Towards Cross-Modal Text-Molecule Retrieval with Better Modality Alignment

Cross-modal text-molecule retrieval model aims to learn a shared feature space of the text and molecule modalities for accurate similarity calculation, which facilitates the rapid screening of molecules with specific properties and activities in drug design. However, previous works have two main defects. First, they are inadequate in capturing modality-shared features considering the significant gap between text sequences and molecule graphs. Second, they mainly rely on contrastive learning and adversarial training for cross-modality alignment, both of which mainly focus on the first-order similarity, ignoring the second-order similarity that can capture more structural information in the embedding space. To address these issues, we propose a novel cross-modal text-molecule retrieval model with two-fold improvements. Specifically, on the top of two modality-specific encoders, we stack a memory bank based feature projector that contain learnable memory vectors to extract modality-shared features better. More importantly, during the model training, we calculate four kinds of similarity distributions (text-to-text, text-to-molecule, molecule-to-molecule, and molecule-to-text similarity distributions) for each instance, and then minimize the distance between these similarity distributions (namely second-order similarity losses) to enhance cross-modal alignment. Experimental results and analysis strongly demonstrate the effectiveness of our model. Particularly, our model achieves SOTA performance, outperforming the previously-reported best result by 6.4%.

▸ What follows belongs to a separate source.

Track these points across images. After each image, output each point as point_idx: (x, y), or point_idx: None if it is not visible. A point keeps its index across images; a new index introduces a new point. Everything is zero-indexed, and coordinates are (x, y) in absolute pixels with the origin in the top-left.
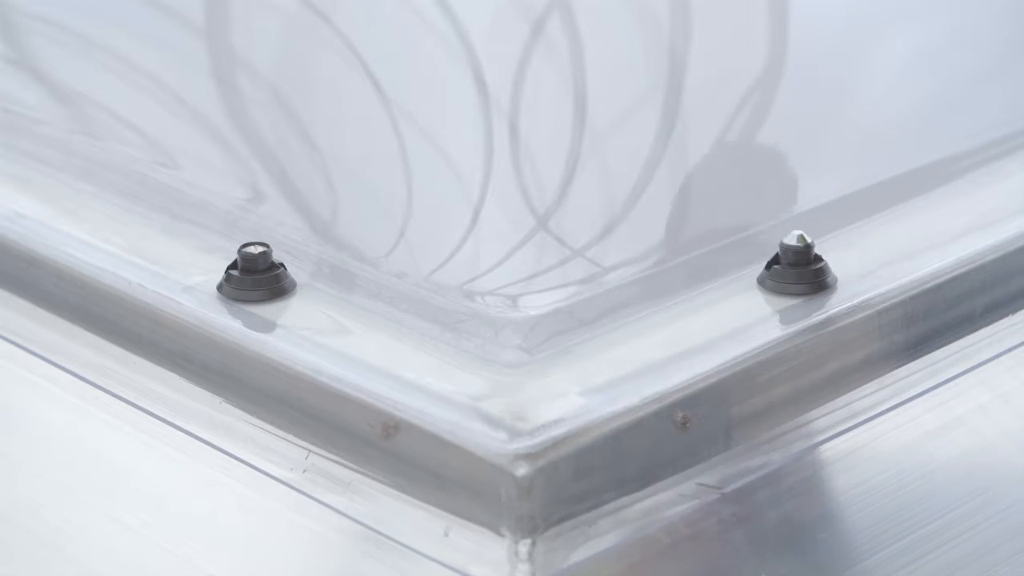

翻译：跨模态文本-分子检索模型旨在学习文本与分子模态的共享特征空间，以实现精确的相似度计算，从而促进药物设计中快速筛选具有特定性质与活性的分子。然而，现有研究存在两个主要缺陷。首先，考虑到文本序列与分子图结构间的显著差异，现有方法在捕获模态共享特征方面存在不足。其次，这些方法主要依赖对比学习与对抗训练进行跨模态对齐，二者均侧重于一阶相似度，而忽略了能在嵌入空间中捕获更多结构信息的二阶相似度。为解决这些问题，我们提出一种新颖的跨模态文本-分子检索模型，其改进主要体现在两方面。具体而言，我们在两个模态专用编码器之上，叠加了一个基于记忆库的特征投影器，该投影器包含可学习的记忆向量，以更好地提取模态共享特征。更重要的是，在模型训练过程中，我们为每个实例计算四种相似度分布（文本-文本、文本-分子、分子-分子及分子-文本相似度分布），并通过最小化这些相似度分布之间的距离（即二阶相似度损失）来增强跨模态对齐。实验结果与分析充分证明了我们模型的有效性。特别地，我们的模型实现了最先进的性能，较先前报道的最佳结果提升了6.4%。